Wednesday was a big day for the markets this week. First, at 8:30 a.m. we got a game changing CPI report. Then, an FOMC meeting and Chairman Powell's press conference gave the market a framework for how the Fed will look at the data for the rest of the year and what actions they might take. It was yet another day of whiplash for investors trying to get a handle on inflation and the Fed’s evolving rate moves.
The CPI report surprised almost all market participants with Core CPI printing only +.16% month over month. This print was certainly lower than even the most aggressive estimates for a m/m change in Core pricing. And perhaps even more amazing was the -0.04% m/m for the Supercore (basically services ex-housing) print, the first negative print since September 2021. With three consecutive strong CPI reports earlier this year, the Fed had changed their framework from "ready to ease" to "higher for longer", until they gained more confidence in the trajectory of inflation being lower. Powell has repeatedly stated that one or two readings could have been a "bump", but that a third one was a problem.
Following those reports, Fed officials admitted they would basically need three consecutive "good" CPI reports to begin the easing process. Well, they got their first this week. With the exception of the housing related components of Wednesday's reports, all other aspects and measurements were a big step in the right direction for the Fed. So with one report under their belts, and market-based expectations for the next two to be supportive as well, it seems a September ease is back on the table. The Fed will need to see those reports come in friendly, but if they do, it will open the door for the easing process to start.
We then had the FOMC statement and DOT plot at 2:00 p.m. and Powell's press conference at 2:30 p.m. These proved to be more hawkish than CPI. The Dot plot changed in three important metrics. First, the Fed's expectations for Core PCE for the remainder of 2024 increased by +0.2% from 2.6% to 2.8%. Thus admitting they will make less progress on the inflation fight this year than expected. This led to the second major change which was the 2024 Fed Funds Dot increasing from 4.625% at the end of the year to 5.125%! That’s 50 bps higher, implying only one 25 bps cut this year, as opposed to the three they expected in March. But the third major change was the addition of one 25 bp cut in 2025 (effectively pushing one cut from 2024 to 2025). The end result is higher for longer, and ultimately one less 25 bp interest rate cut. This can be seen in the "Long Run" Fed Funds Dot increasing 20 bps from 2.6% to 2.8%. That's right, a higher R Square rate, again. We believe these increases will continue to occur, but that's a discussion for another time.

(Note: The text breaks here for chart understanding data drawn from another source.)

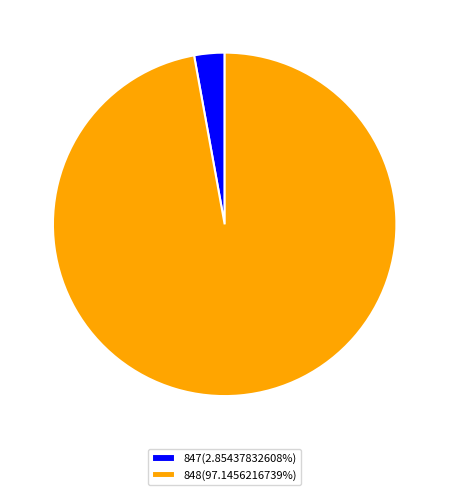

Is the sum of 847(2.85437832608%) and 848(97.1456216739%) greater than half?

Yes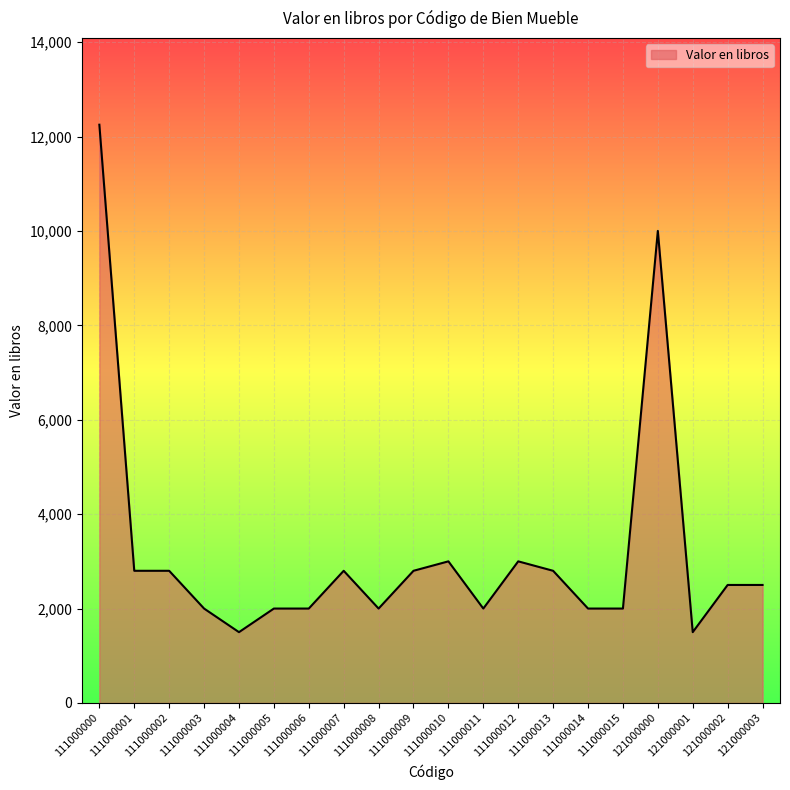

Is it true that the value at 111000011 is 601?

False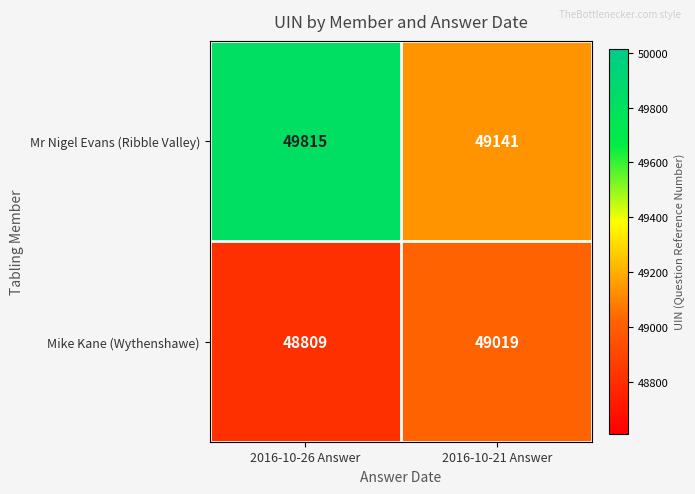

What is the average value of the Mike Kane (Wythenshawe) series?

48914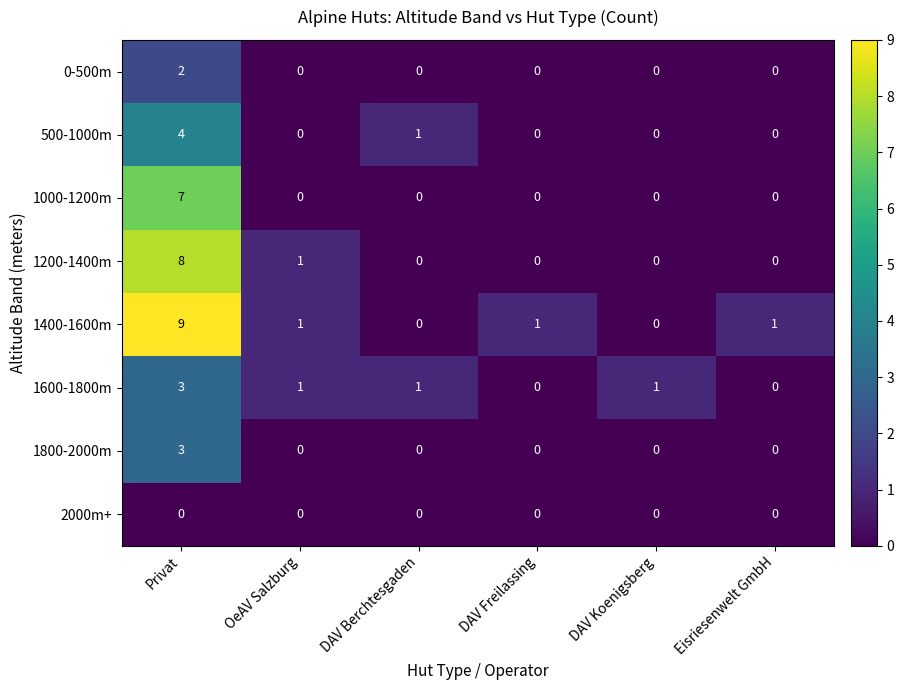

The 0-500m series shows 0 at DAV Berchtesgaden. True or false?

True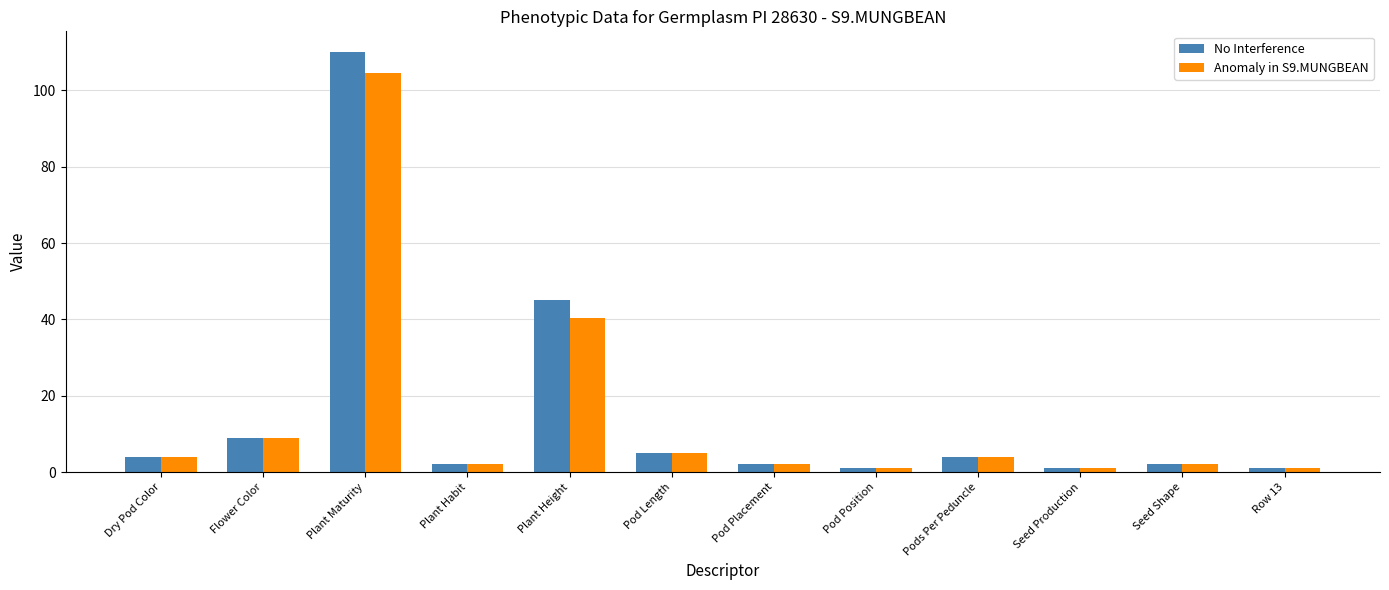

What is the difference between the maximum and second lowest values in the No Interference series?

109.0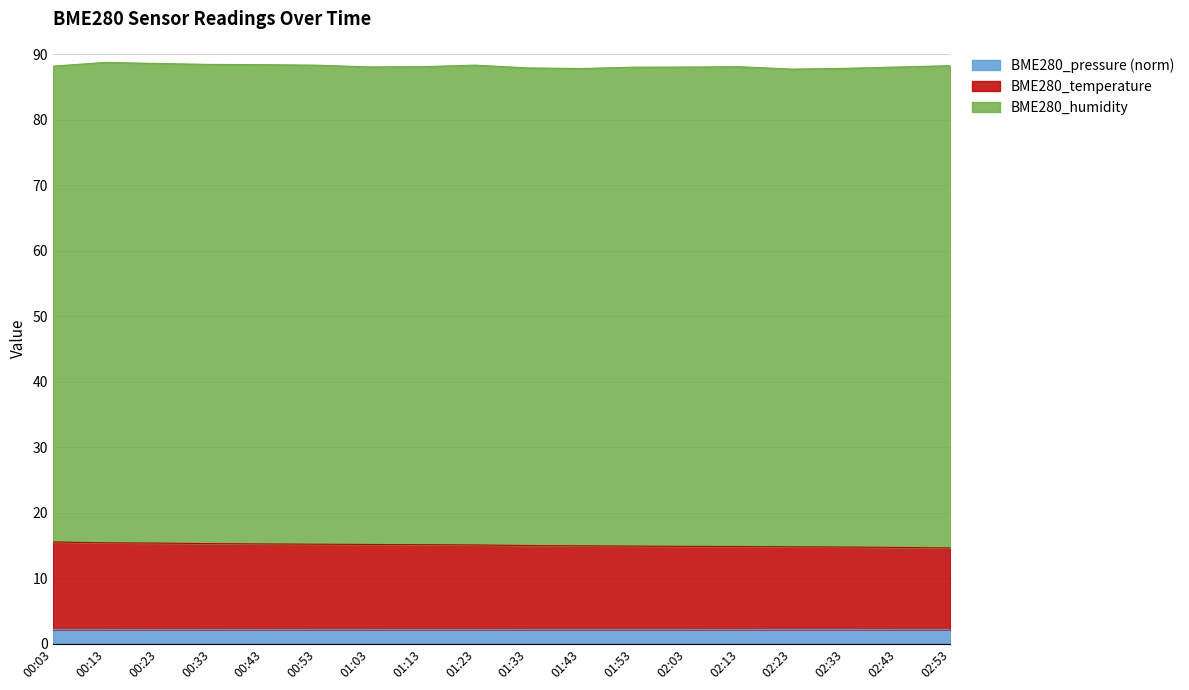

What is the total value across all series at 02:53?

88.3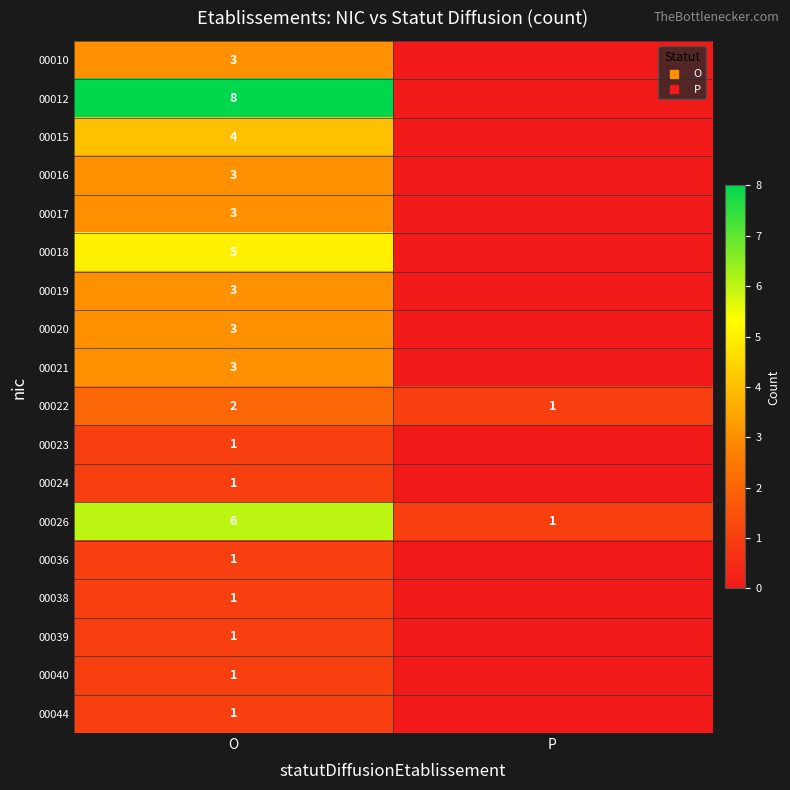

The 00036 series shows 0 at O. True or false?

False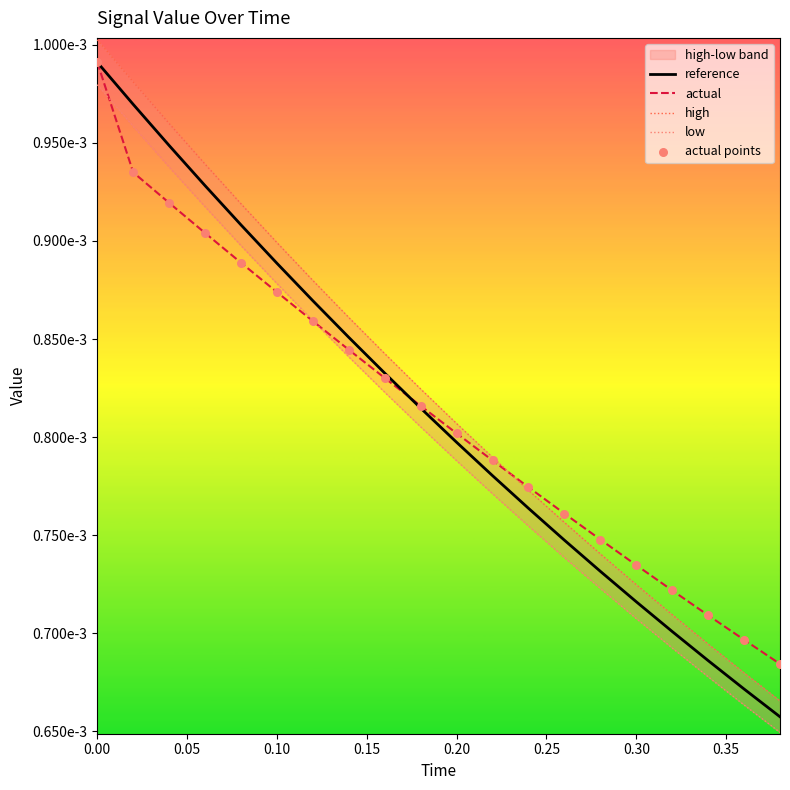

Which series has the largest Y range (max minus min)?

high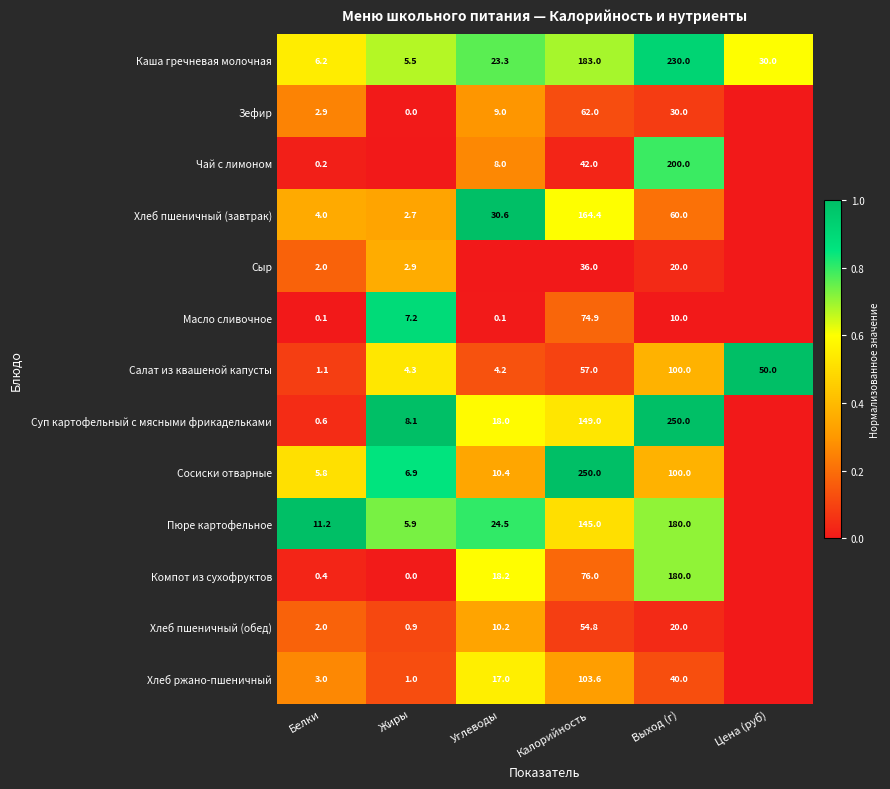

Between Белки and Выход (г), which series saw the biggest shift?

Суп картофельный с мясными фрикадельками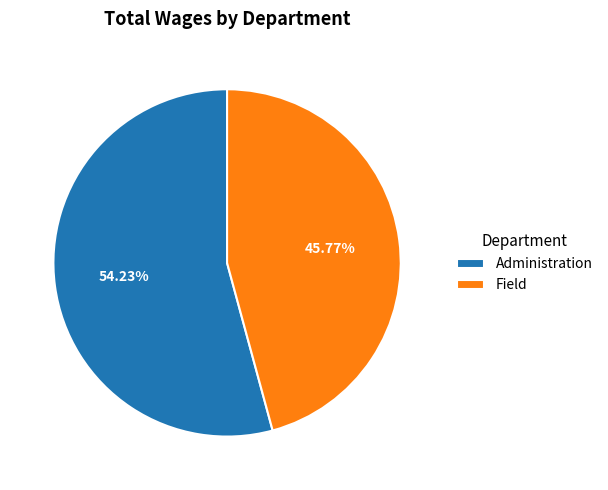

To the nearest percent, what is the difference between the largest and smallest slice percentages?

8%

Powell's presser was noteworthy in its confirmation that the Fed wants to see multiple constructive CPI reports (three we believe), better (lower) wage data, and balanced Labor market conditions to begin the easing cycle. We also received confirmation that on days where important data comes out in the middle of a FOMC meeting, Fed members can adjust their Dots mid-meeting, suggesting Wednesday's surprise CPI report was embedded in the FOMC Dot plot.
All this leads to how important the next few employment reports and especially CPI (and PCE) reports will be for the market. A data dependent, active Fed keeps market participants uncertain of the timing of Fed actions as well as the extent to which the Fed will have to move rates. Be prepared for continued high volatility in the Fixed Income markets!